The Importance of Being Lazy: Scaling Limits of Continual Learning
- URL: http://arxiv.org/abs/2506.16884v1
- Date: Fri, 20 Jun 2025 10:12:38 GMT
- Title: The Importance of Being Lazy: Scaling Limits of Continual Learning
- Authors: Jacopo Graldi, Alessandro Breccia, Giulia Lanzillotta, Thomas Hofmann, Lorenzo Noci,
- Abstract summary: We show that increasing model width is only beneficial when it reduces the amount of feature learning, yielding more laziness.<n>We study the intricate relationship between feature learning, task non-stationarity, and forgetting, finding that high feature learning is only beneficial with highly similar tasks.

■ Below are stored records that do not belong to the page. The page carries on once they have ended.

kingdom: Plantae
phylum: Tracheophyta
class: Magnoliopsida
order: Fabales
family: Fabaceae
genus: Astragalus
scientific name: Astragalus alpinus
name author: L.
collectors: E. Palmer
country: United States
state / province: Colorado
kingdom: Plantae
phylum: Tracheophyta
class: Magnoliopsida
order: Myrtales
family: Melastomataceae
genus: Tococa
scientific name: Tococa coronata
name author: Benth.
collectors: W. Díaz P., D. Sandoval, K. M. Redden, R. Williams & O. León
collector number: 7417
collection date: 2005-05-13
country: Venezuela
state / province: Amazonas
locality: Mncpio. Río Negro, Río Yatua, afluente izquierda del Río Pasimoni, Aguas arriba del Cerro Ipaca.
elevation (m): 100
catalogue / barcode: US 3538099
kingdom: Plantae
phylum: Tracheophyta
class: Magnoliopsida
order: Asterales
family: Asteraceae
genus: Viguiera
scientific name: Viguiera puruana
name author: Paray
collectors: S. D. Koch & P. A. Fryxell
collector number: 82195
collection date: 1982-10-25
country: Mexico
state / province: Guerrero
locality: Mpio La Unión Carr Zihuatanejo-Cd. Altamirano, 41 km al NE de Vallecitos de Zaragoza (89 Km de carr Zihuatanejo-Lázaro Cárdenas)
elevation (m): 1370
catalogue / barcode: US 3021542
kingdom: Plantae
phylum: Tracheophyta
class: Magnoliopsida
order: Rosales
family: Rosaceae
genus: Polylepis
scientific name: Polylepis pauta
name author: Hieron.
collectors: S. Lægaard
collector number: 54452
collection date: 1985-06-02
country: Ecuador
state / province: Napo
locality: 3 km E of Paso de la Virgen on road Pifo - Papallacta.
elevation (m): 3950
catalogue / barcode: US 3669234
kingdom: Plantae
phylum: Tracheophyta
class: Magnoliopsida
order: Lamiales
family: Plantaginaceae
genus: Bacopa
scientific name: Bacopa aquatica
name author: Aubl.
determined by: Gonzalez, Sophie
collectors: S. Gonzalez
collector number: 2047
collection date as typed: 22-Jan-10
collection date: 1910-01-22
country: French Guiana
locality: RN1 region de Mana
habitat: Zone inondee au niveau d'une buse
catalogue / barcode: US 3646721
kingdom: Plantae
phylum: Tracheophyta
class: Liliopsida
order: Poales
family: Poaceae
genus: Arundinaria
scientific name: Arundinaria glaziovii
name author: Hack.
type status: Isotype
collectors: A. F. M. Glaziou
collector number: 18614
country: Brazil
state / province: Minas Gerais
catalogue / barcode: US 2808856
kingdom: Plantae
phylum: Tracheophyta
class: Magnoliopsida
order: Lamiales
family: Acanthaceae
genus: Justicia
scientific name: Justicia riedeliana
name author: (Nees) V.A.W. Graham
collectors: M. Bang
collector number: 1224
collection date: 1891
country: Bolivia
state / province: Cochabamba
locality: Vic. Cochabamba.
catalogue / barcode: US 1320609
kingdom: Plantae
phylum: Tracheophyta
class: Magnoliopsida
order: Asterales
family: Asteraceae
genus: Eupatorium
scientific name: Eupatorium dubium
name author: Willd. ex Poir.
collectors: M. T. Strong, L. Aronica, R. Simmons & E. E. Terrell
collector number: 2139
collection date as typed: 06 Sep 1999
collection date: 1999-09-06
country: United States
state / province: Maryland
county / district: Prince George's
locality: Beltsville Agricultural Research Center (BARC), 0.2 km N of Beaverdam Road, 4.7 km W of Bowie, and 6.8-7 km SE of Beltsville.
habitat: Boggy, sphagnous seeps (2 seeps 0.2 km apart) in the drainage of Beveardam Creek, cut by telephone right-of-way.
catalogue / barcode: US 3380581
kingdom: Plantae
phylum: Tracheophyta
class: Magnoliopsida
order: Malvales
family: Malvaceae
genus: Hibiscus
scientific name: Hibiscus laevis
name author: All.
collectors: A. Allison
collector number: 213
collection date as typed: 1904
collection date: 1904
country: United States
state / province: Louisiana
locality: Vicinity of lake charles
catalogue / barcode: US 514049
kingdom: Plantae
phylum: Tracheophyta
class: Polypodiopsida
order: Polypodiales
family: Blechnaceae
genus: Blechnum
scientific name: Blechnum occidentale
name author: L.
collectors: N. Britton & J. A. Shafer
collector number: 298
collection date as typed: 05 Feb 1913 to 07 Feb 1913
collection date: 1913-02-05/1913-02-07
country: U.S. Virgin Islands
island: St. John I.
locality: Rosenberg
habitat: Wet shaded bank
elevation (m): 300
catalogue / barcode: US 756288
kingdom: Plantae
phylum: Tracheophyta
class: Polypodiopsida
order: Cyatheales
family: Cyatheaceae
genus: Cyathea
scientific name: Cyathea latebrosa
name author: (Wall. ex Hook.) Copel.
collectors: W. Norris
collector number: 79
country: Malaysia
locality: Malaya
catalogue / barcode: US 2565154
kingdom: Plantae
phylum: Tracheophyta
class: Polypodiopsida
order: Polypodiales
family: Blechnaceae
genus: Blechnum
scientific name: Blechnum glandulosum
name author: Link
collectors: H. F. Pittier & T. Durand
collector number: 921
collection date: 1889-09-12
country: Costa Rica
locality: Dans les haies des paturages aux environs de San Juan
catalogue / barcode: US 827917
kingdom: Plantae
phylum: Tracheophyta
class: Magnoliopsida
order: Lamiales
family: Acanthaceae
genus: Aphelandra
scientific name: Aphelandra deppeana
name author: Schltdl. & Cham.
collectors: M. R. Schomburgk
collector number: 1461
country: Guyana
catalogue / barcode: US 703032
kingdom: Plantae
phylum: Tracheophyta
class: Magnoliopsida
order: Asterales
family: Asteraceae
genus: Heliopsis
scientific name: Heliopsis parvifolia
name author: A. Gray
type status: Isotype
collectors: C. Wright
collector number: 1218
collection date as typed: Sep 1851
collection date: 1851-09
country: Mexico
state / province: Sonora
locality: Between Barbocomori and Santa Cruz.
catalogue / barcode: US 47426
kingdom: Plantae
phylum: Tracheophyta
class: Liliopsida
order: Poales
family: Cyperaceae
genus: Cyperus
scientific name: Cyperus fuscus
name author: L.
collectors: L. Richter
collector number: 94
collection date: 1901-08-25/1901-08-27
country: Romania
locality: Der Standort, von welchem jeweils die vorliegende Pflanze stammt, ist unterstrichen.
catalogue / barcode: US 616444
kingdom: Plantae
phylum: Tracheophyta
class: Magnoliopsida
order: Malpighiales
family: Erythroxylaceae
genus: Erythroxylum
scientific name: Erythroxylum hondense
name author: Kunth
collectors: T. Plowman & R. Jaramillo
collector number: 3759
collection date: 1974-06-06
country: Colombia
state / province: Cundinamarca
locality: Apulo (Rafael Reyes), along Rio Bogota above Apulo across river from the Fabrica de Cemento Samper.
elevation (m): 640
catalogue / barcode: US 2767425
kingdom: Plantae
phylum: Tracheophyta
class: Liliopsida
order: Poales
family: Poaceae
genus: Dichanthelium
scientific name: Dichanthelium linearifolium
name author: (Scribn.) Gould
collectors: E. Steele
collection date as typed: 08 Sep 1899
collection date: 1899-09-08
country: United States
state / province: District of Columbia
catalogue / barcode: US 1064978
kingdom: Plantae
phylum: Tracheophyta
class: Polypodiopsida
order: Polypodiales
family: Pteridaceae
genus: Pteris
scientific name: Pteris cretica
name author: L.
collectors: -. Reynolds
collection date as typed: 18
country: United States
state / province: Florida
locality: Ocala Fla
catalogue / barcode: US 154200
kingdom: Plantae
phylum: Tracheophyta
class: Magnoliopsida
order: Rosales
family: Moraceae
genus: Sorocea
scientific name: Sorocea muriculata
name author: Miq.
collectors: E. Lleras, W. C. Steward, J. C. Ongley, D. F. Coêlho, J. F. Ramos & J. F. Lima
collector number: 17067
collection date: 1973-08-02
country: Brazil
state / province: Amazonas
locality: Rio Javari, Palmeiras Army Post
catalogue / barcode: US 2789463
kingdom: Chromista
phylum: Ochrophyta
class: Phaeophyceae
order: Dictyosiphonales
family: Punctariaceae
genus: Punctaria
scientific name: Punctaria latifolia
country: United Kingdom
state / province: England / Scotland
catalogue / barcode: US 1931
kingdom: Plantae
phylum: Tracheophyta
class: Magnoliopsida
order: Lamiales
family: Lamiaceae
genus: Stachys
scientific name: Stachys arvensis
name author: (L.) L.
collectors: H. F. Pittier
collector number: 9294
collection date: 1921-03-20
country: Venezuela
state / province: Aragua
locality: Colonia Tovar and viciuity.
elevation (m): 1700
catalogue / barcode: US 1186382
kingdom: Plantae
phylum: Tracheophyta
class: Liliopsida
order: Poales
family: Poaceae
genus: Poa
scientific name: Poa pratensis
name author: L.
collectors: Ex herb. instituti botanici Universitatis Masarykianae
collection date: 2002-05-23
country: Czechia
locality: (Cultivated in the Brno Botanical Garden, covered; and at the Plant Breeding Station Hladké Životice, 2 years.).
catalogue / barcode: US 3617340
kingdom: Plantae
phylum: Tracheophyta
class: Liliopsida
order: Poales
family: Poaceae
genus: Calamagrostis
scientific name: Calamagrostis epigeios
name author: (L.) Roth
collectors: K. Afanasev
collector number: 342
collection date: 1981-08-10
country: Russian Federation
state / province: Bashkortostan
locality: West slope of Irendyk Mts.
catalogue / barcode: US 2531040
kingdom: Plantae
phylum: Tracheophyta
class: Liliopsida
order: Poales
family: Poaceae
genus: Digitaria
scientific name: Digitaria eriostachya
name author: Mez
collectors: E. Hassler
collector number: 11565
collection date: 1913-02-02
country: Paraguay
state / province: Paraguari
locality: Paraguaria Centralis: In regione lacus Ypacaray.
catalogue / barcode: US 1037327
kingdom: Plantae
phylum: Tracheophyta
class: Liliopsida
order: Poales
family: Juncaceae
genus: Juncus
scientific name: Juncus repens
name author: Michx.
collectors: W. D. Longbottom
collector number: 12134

- Score: 60.97756735877614
- License: http://arxiv.org/licenses/nonexclusive-distrib/1.0/
- Abstract: Despite recent efforts, neural networks still struggle to learn in non-stationary environments, and our understanding of catastrophic forgetting (CF) is far from complete. In this work, we perform a systematic study on the impact of model scale and the degree of feature learning in continual learning. We reconcile existing contradictory observations on scale in the literature, by differentiating between lazy and rich training regimes through a variable parameterization of the architecture. We show that increasing model width is only beneficial when it reduces the amount of feature learning, yielding more laziness. Using the framework of dynamical mean field theory, we then study the infinite width dynamics of the model in the feature learning regime and characterize CF, extending prior theoretical results limited to the lazy regime. We study the intricate relationship between feature learning, task non-stationarity, and forgetting, finding that high feature learning is only beneficial with highly similar tasks. We identify a transition modulated by task similarity where the model exits an effectively lazy regime with low forgetting to enter a rich regime with significant forgetting. Finally, our findings reveal that neural networks achieve optimal performance at a critical level of feature learning, which depends on task non-stationarity and transfers across model scales. This work provides a unified perspective on the role of scale and feature learning in continual learning.